HA Controller (Redis)

PrexorCloud HA is active-active with lease-scoped work. Multiple controllers run simultaneously against the same MongoDB and Valkey; any healthy controller serves REST and gRPC. Mutating work is serialised through Valkey leases with monotonic fencing tokens — there is no single primary waiting for failover. This guide adds a second controller to a single-controller install, validates the failover, and covers operator-facing HA semantics.

What you’ll build

flowchart LR
  D["dashboard / prexorctl"] --> LB["L4 load balancer<br/>:8080 :9090"]
  LB --> C1["controller-1"]
  LB --> C2["controller-2"]
  C1 <-->|leases + pubsub| V[("Valkey")]
  C2 <-->|leases + pubsub| V
  C1 -->|state| M[("MongoDB")]
  C2 -->|state| M
  C1 --> N1["daemon node-1"]
  C2 --> N2["daemon node-2"]

Two controllers, one Valkey, one Mongo, lease-scoped writes, ~15-second failover with no manual intervention.

Prerequisites

PrexorCloud v1.0+ controller already running (single-node) on controller-1.
A shared MongoDB (replica set recommended) reachable from both controller hosts.
A shared Valkey (or Redis-protocol-compatible) reachable from both controller hosts. Valkey ships with the project’s Compose stack.
Reasonably synchronised clocks across controllers (NTP). Fencing protects against split-brain writes; clock skew only affects lease expiry timing.
An L4 load balancer (HAProxy, nginx-stream, AWS NLB, Cloudflare Spectrum) in front of :8080 (REST) and :9090 (gRPC). Round-robin is fine.
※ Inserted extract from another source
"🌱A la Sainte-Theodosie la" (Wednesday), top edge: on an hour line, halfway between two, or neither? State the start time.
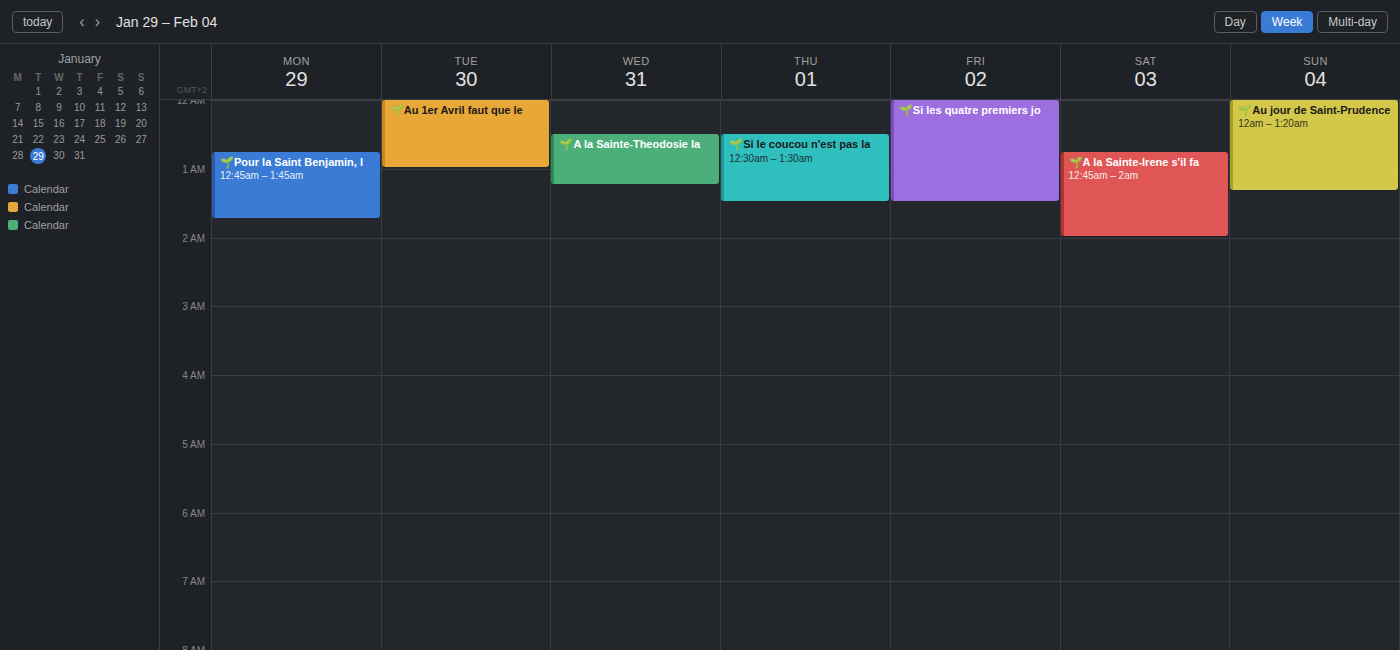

1. Confirm the existing controller runs in `production` profile

HA requires the production wiring graph (RedisRuntimeServices). Check /etc/prexorcloud/controller.yml:

runtime:
  profile: production
redis:
  uri: "redis://valkey.internal:6379"
mongo:
  uri: "mongodb://mongo-rs/prexorcloud?replicaSet=rs0"

ConfigValidator rejects a production config without a configured coordination store. If yours says profile: development, switch to production and restart the controller before continuing.

2. Add the second controller

On the new host (controller-2), point the installer at the existing Mongo and Valkey and skip bootstrapping:

sudo prexorctl setup \
    --component controller \
    --controller-mongo-uri "mongodb://mongo-rs/prexorcloud?replicaSet=rs0" \
    --controller-redis-uri "redis://valkey.internal:6379" \
    --bootstrap=false \
    --non-interactive

--bootstrap=false skips admin-user creation (the existing controller already has one) and skips CA generation (the new controller reads the existing CA from Mongo). Within ~15 seconds:

prexorctl status
# CONTROLLERS
#   controller-1   READY   leases=4
#   controller-2   READY   leases=2

Both controllers compete for leases; mutating work distributes automatically. Reads serve from any.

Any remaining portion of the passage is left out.